Paraploactis is a genus of marine ray-finned fish, velvetfishes belonging to the family Aploactinidae. The genus is found the Indo-Pacific.

==Taxonomy==
Paraploactis was first described as a genus in 1864 by the Dutch physician, herpetologist and ichthyologist Pieter Bleeker when he described its type species P. trachyderma from Australia, Bleeker designated it as the type species in the title of his description as well as it being the only species in what was then considered to be a monotypic genus. This genus is classified within the family Aploactinidae in the suborder Scorpaenoidei within the order Scorpaeniformes, although this family is also treated as a subfamily of the stonefish family Synanceiidae within the Scorpaenoidei, which in turn is treated as a superfamily within the order Perciformes.

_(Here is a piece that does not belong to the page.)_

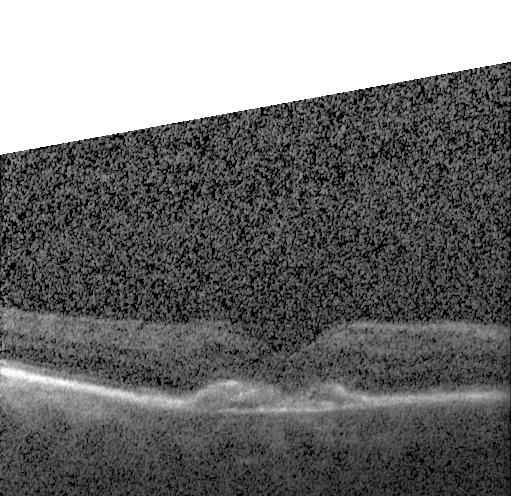
Finding: choroidal neovascularization.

P. kagoshimensis, P. obbesi, P. taprobanensis and P. hongkongensis are thought to form a species complex. The name of the genus, Paraploactis prefixed the type genus of this family, Aploactis with para, meaning "near", the genus being described as being between Aploactis and Trichopleura.

==Species==
There are currently seven recognized species in this genus:
- Paraploactis hongkongiensis (W. L. Y. Chan, 1966)
- Paraploactis intonsa Poss & Eschmeyer, 1978 (Bearded velvetfish)
- Paraploactis kagoshimensis (Ishikawa, 1904)
- Paraploactis obbesi (M. C. W. Weber, 1913)
- Paraploactis pulvinus Poss & Eschmeyer, 1978 (Pillow velvetfish)
- Paraploactis taprobanensis (Whitley, 1933)
- Paraploactis trachyderma Bleeker, 1865 (Mossback velvetfish)

==Characteristics==
Paraploactis velvetfishes have a dense covering of prickles on the head and body, these prickles being modified scales, the largest scales are to the rear of the head above the lateral line. The head has an elaborate sculpture of ridges and blunt spines, in some species there is a fleshy pad on the throat. The frontal bone has two obvious ridges that diverge to the rear, creating a pear-shaped depression separating them. The origin of the dorsal fin lies over the centre to the rear of the eye. The dorsal fin has a deep not between the third and fourth spines and the front 4 spines are almost a separate fin. The spines in the dorsal and anal fins are frequently rather flexible and closely resemble the soft rays of those fins. The fin rays are all simple, i.e. they do not have branches. The dorsal fin has 13-15 spines and 8-10 soft rays while the anal fin typically has a single spine, although there are sometimes 2, and 7-10 soft rays. There are 13-14, normally 14, unbranched fin rays in the pectoral fins and the pelvic-fin has a single spine and 3 soft rays. The lateral line scales are in the form of obvious knobs. especially near the head and there are 11-15 such scales in the line. The jaws have tiny villiform teeth, no teeth on the palatine and the vomerine may have very small teeth or they are absent too. These are small fishes which have a maximum known total length of 12 cm.

==Distribution==
Paraploactis velvetfishes are found in the eastern Indian Ocean as far west as Sri Lanka and the western Pacific Ocean.